Quando incontriamo Joss Whedon in occasione dell’uscita italiana di Avengers: Age of Ultron, il regista americano è chiaramente stanco – comprensibile, considerando che è arrivato a Milano direttamente dalla presentazione di Londra e che nel pomeriggio ripartirà per Aosta e il forte di Bard, una delle location cinematografiche del film. 

Sotto la stanchezza, però, il carisma c’è tutto; autore di culto dai tempi di Buffy: The Vampire Slayer, con cui ha rivoluzionato la serialità televisiva, Whedon è oggi anche uno dei registi di maggior successo al mondo, capace di coniugare incassi da record a una chiara visione autoriale e alla passione per tematiche di nicchia.

Quando parla di Avengers: Age of Ultron, il suo amore per il progetto è evidente quanto il desiderio di allontanarsi almeno per un po’ da film di questa magnitudine: “Ho sempre amato i supereroi e i fumetti, e realizzare questi film [i due Avengers, n.d.r.] è stato un sogno che si avvera. Ma è anche stato un progetto a cui ho dedicato cinque anni della mia vita. Era una cosa che sognavo di fare, e l’ho fatta: ora è tempo di cambiare.” 

Detto ciò, il regista ha anche ammesso che il dialogo con la Marvel resterà aperto, senza specificare se questo significherà un ruolo di consulenza di qualche tipo per le prossime produzioni (non è un segreto che finora Whedon abbia letto e dato pareri, se necessario intervenendo, sugli script di tutti i film Marvel da Thor: The Dark World in poi). Alla domanda sui suoi prossimi progetti la risposta è stata schietta: “Non ne ho idea. Mi sento come Ultron, e vorrei essere Visione. Vorrei ricominciare da capo, farmi a pezzi e riassemblarmi in altra forma, perché buona parte delle strutture narrative e delle idee su cui baso il tipo di storytelling che faccio sono solide, strutturate, anche troppo; molte di essi vengono dall’universo dei fumetti, ruotano attorno al viaggio di un eroe. Voglio cercare di non cadere nell’abitudine, non continuare a rifare le stesse cose.”

L’abilità di cambiare genere e tono narrativo è una caratteristica del suo lavoro, così come l’ormai famosa abitudine di Whedon di ricorrere spesso agli stessi attori, a partire da quando scelse Nathan Fillion, all’epoca orfano dell’appena cancellata Firefly, per il ruolo del villain nell’ultima stagione di Buffy. “Per molto tempo ho cercato di evitare di usare spesso gli stessi attori perché non volevo che i miei film sembrassero una festa tra amici a casa mia. Poi,” aggiunge, ridendo “ho girato un film che è stato, a tutti gli effetti, una festa tra amici a casa mia” dice, riferendosi al Much Ado About Nothing girato nel 2012 in casa propria, in pochi giorni, con un gruppo di attori che include Nathan Fillion, Clark Gregg e Amy Acker. 

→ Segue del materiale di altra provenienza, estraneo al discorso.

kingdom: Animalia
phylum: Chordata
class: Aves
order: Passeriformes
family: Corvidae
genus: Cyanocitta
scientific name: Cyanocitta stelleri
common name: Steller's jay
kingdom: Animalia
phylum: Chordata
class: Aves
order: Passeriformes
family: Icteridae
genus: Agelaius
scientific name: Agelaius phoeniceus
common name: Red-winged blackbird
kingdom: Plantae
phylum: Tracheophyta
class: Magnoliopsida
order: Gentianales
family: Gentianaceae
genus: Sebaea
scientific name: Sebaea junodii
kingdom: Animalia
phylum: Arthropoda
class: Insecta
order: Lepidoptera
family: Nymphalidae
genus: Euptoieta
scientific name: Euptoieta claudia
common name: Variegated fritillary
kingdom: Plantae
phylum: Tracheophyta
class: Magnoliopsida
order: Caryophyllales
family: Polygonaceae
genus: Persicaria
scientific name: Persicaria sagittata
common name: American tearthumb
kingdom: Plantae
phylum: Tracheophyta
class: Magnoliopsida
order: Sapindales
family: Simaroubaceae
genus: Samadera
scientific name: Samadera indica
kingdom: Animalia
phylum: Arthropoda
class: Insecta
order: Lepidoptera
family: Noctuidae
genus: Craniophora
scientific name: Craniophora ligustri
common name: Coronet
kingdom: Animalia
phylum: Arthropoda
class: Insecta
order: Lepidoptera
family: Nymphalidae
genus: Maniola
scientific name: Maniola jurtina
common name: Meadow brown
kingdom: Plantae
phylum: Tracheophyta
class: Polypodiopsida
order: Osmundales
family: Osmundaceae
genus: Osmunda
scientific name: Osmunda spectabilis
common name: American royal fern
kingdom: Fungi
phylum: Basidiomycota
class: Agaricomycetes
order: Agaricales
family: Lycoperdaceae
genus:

“Da lì ho imparato che se conosco la persona giusta per un certo ruolo, per un certo lavoro, beh, sceglierò lui. Perché in un film ci sono fin troppi altri problemi che richiedono la tua attenzione, e se posso risolvere questo usando qualcuno che per me è di famiglia, allora lo farò. Non scrivo per le persone che amo ma, sì, amo le persone che amo, e devo dire che gli attori migliori che conosco sono belle persone con cui è un piacere lavorare.”

Joss Whedon con il cast di <i>Much Ado About Nothing</i>: li riconoscete?
Joss Whedon con il cast di Much Ado About Nothing: li riconoscete?

Ma, in conclusione, qual’è il futuro dei film tratti dai fumetti secondo Joss Whedon? “È un bel momento in cui essere me, perché ho l’opportunità di lavorare a tutto questo” sorride, accennando al poster di Age of Ultron alle sue spalle, “ma è anche il momento di guardare in faccia la verità: i fumetti devono reinventarsi. E non è una cosa facile da chiedere a un media che sopravvive sfruttando la familiarità dei suoi protagonisti e il senso di nostalgia di chi li legge da quando era bambino. Non sono bravo a predire il futuro ma credo che si possa fare il reboot di Spider-Man solo un certo numero di volte, prima che la gente si stufi.”